The purpose of this study was to demonstrate a prototype design of a low-frequency multiple-channel hemispherical focused-ultrasound phased-array system for transcranial disruption of the blood-brain barrier (BBB). In this study, we have presented a prototype design of a multiple-channel ultrasound hemispherical phased-array system to perform localized BBB disruption. To our knowledge this is the first phased-array system employing ultrasound at a frequency range suitable for transcranial sonication for BBB disruption. In our system design, the driving system includes a microcontroller/field-programmable-gate-array (FPGA)-based control kernel with multiple-channel driving circuits implemented by a high-voltage switching/LC-resonance/ impedance-matching circuit module. Three hemispherical phased arrays comprising 22, 31, 48, and 80 elements were fabricated and tested. The pressure distributions at the geometric center and at off-center positions were tested experimentally. The focal performance of the different hemispherical arrays was also evaluated theoretically. A 32-channel ultrasound driving system tunable in the frequency range from 200 to 400 kHz was designed for producing a suitable ultrasound output for BBB disruption.
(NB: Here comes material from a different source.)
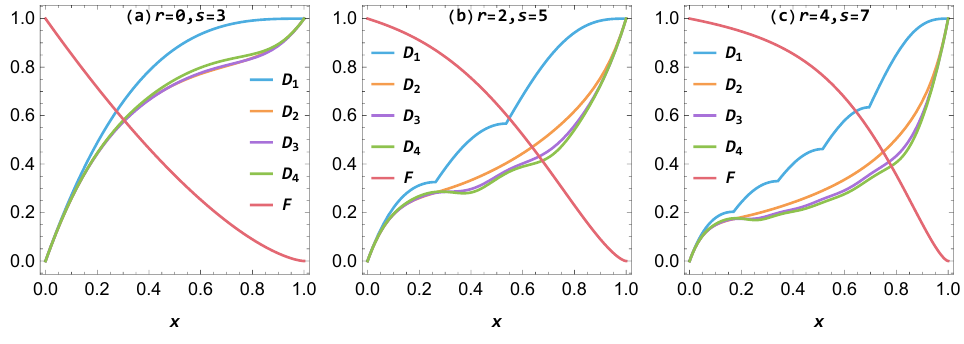
( ρ ) with n = A,k r , ρ A,k s n ) (5.41) in the free bosonic A,k r , ρ A,k s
Results showed that the developed phased-array system can successfully drive the hemispherical array with multiple-channel ultrasound signals with independent phase control at 8-bit resolution. Preliminary animal experiments confirm its feasibility of disrupting the BBB through the intact animal skull. The described system could act as a platform design example or a reference for the development of a transcranial focused-ultrasound phased-array system for the clinical application of brain drug delivery.